• DOCUMENT:
Here’s where people go wrong, in order of frequency.

The three fatal placement errors:

The over-cammed Tricam happens when you choose a size too large. The head reaches full rotation before the rails contact the walls, which means zero expansion potential and virtually guaranteed impossible extraction. The tell is a head that spins freely in the crack. Extract immediately and go one size down.

The tipped-out Tricam happens when you go too small. The rails barely contact the walls, and a fall will complete the rotation — the piece will exit the crack. The tell is a head that wobbles laterally and rotates completely when you tug the sling. Go one size up.

The skating stinger happens on smooth rock with no rugosity for the fulcrum. The rails may look engaged, but any lateral movement lets the piece slide along the wall. The tell is a set jerk that produces no bite sensation. Switch to passive mode or move to a different crack section.

Infographic comparing fatal Tricam placement mistakes showing over-cammed, tipped-out, and skating stinger configurations

Walking and rope drag. Every horizontal Tricam on a traverse needs a 60 cm runner. No exceptions. Rope drag pulling the sling upward and sideways realigns the pull vector away from the camming angle, which partially unseats the piece. Plan your runners before you leave the ground. Replacing mid-pitch protection while pumped costs time and mental bandwidth you don’t have.

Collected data
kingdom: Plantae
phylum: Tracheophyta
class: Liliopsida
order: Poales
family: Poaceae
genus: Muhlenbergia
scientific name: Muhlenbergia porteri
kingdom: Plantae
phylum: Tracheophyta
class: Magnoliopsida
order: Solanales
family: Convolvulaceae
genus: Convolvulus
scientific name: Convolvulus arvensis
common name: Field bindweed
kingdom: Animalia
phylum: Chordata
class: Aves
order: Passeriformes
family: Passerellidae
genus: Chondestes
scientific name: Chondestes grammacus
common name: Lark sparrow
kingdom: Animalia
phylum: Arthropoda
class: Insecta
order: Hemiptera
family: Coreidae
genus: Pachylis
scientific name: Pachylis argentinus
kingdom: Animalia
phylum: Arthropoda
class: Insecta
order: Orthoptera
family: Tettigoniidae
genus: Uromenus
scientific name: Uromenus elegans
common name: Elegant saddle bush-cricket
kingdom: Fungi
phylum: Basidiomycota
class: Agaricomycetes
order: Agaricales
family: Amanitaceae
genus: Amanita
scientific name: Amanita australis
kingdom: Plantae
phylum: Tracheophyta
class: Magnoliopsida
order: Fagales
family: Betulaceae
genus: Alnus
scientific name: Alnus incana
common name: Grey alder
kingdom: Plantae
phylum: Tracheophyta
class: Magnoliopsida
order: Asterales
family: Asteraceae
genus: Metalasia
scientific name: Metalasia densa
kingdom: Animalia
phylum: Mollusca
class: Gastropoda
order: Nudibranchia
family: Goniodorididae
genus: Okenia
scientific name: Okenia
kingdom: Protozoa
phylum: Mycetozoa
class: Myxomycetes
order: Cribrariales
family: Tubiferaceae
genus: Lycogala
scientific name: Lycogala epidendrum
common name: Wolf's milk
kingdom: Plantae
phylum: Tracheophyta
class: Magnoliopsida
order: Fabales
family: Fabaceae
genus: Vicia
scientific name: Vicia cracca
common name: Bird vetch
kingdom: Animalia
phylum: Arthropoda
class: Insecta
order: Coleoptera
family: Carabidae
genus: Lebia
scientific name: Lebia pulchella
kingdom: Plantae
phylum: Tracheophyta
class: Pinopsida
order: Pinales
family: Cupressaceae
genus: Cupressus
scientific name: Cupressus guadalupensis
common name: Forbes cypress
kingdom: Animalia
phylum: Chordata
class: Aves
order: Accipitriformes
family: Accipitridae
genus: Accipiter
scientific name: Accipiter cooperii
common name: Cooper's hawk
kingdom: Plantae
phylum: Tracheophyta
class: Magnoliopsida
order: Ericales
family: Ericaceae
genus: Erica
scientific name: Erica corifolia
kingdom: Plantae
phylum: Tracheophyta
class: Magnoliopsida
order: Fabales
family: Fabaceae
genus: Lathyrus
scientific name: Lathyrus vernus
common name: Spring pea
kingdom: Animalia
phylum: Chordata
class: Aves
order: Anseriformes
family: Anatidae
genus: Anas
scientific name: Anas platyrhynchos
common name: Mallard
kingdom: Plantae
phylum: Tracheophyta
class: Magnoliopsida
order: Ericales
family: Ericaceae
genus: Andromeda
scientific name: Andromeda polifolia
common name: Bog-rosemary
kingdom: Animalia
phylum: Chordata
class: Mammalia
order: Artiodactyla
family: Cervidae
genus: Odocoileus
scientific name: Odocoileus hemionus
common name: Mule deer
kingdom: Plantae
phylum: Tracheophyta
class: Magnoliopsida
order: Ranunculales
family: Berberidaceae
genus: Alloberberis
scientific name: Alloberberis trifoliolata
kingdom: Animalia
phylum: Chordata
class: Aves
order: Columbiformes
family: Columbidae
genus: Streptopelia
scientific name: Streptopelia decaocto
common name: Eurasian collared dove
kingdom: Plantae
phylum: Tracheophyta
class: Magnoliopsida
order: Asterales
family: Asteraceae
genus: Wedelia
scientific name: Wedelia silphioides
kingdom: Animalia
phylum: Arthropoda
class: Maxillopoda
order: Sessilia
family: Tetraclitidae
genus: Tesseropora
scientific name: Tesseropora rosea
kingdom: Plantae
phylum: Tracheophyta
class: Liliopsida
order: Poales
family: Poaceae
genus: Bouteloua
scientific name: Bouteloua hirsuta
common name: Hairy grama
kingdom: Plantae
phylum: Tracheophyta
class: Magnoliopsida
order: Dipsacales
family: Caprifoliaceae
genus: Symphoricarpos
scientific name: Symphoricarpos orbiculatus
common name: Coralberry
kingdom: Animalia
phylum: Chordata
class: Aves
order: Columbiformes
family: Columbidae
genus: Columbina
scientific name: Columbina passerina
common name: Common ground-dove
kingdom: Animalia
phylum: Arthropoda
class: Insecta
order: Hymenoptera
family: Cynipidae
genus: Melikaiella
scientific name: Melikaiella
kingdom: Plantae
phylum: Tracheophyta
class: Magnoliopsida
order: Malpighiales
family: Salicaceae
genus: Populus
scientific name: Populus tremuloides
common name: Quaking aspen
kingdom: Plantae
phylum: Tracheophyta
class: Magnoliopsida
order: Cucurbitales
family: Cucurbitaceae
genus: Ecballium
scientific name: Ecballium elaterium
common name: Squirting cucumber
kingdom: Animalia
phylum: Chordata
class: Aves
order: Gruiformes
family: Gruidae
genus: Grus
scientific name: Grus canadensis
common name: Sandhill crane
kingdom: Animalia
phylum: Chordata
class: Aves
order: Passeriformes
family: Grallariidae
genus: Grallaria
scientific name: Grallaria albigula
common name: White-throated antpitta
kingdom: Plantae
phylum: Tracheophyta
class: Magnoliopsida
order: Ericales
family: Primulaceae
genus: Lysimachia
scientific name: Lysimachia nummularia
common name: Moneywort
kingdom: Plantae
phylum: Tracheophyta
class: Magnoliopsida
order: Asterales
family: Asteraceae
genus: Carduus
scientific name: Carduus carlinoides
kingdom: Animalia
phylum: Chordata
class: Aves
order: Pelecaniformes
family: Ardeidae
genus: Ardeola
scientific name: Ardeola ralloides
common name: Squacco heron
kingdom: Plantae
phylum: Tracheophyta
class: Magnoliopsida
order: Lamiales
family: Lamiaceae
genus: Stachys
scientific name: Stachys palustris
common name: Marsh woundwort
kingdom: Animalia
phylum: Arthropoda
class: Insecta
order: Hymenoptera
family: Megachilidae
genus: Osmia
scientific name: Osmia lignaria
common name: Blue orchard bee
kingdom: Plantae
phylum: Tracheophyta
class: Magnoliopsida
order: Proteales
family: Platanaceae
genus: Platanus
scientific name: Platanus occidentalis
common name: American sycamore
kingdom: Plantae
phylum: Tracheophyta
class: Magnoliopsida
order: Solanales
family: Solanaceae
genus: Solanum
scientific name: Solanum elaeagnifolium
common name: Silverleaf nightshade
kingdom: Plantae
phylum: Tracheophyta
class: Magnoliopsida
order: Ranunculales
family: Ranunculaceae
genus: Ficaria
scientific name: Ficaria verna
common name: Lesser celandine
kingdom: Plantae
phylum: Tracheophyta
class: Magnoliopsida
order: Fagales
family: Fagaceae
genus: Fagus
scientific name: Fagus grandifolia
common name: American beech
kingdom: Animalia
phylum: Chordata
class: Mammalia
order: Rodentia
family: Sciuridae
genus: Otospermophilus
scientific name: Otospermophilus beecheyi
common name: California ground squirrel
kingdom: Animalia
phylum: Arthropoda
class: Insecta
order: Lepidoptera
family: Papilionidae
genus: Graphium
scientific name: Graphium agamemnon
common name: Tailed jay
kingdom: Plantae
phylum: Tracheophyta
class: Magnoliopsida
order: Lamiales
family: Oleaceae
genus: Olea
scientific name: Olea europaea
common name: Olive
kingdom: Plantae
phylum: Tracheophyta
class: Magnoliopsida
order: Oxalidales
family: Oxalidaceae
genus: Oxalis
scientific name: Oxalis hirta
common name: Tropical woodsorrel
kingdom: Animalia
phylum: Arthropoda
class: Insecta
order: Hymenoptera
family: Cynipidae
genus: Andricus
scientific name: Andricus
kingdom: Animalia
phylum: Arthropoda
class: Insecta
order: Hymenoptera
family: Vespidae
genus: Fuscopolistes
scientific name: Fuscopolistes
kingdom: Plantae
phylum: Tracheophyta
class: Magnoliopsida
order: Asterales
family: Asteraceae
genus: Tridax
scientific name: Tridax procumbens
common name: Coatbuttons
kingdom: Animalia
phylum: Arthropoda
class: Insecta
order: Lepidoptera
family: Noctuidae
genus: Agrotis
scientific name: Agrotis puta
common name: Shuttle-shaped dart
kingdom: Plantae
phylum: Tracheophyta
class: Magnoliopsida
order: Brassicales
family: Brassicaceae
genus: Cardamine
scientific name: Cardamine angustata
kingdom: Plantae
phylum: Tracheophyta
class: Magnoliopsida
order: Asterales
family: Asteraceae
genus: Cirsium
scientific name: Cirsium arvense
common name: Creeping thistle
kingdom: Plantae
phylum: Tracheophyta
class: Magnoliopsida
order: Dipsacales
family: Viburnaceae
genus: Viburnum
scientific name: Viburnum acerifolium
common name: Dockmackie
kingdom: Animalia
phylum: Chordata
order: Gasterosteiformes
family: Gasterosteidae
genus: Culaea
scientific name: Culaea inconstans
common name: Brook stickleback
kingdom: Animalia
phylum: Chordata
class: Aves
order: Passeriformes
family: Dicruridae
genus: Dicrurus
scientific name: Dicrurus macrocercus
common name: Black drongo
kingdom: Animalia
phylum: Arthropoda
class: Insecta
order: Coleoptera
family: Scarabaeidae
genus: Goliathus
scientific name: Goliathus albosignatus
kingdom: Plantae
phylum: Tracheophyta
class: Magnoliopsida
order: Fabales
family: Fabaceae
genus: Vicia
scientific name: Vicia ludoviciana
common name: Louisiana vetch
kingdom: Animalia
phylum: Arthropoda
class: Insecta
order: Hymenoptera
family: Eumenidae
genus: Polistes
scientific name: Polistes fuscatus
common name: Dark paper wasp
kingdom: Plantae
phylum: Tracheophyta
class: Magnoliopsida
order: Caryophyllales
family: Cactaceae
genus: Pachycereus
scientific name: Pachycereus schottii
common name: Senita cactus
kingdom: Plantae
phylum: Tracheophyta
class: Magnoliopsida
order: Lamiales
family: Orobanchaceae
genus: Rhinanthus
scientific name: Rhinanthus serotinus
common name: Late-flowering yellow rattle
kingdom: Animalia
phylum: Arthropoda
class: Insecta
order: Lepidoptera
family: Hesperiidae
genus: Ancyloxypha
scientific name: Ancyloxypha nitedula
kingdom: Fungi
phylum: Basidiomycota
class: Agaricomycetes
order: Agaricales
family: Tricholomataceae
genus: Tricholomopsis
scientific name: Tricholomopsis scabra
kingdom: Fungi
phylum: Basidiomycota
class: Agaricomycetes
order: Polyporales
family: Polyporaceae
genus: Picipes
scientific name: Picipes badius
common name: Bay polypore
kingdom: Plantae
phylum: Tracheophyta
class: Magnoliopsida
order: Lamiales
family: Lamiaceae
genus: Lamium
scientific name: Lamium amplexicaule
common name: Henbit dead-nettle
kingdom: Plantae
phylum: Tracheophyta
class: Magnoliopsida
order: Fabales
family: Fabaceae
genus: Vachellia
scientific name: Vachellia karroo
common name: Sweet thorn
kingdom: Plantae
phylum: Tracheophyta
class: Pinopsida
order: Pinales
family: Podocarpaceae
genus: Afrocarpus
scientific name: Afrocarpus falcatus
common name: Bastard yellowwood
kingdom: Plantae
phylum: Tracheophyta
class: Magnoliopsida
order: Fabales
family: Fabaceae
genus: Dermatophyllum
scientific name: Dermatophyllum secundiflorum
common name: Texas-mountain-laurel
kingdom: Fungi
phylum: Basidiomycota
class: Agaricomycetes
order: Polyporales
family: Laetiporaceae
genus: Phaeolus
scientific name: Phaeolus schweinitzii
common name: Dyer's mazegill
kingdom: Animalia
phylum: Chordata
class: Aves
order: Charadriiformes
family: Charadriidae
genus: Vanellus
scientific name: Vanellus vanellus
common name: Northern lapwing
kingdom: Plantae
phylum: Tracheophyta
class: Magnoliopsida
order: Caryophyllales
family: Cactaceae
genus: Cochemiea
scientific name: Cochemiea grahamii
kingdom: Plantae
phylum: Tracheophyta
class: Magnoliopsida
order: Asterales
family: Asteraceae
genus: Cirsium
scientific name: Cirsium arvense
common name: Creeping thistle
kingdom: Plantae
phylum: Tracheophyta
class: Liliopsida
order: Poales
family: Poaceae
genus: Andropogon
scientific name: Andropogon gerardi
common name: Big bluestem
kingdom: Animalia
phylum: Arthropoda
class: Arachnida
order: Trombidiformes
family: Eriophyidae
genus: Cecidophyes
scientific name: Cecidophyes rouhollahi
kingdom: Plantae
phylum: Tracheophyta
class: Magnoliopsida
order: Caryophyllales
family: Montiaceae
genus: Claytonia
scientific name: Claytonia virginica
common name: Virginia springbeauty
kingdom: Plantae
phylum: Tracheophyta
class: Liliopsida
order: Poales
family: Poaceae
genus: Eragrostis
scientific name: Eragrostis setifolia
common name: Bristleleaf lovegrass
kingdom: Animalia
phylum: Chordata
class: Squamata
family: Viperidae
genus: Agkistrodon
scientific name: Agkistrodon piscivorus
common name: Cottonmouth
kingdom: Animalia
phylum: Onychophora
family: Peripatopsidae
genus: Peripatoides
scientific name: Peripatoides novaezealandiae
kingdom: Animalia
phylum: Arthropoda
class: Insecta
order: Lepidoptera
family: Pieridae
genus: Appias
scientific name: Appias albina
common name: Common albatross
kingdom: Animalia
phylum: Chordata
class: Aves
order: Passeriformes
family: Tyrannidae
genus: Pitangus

• STATED TASK:
Duplicate everything in the Tricam placement text above from "The skating stinger" down to "different crack section.".

• RESULT FOR THIS TASK:
The skating stinger happens on smooth rock with no rugosity for the fulcrum. The rails may look engaged, but any lateral movement lets the piece slide along the wall. The tell is a set jerk that produces no bite sensation. Switch to passive mode or move to a different crack section.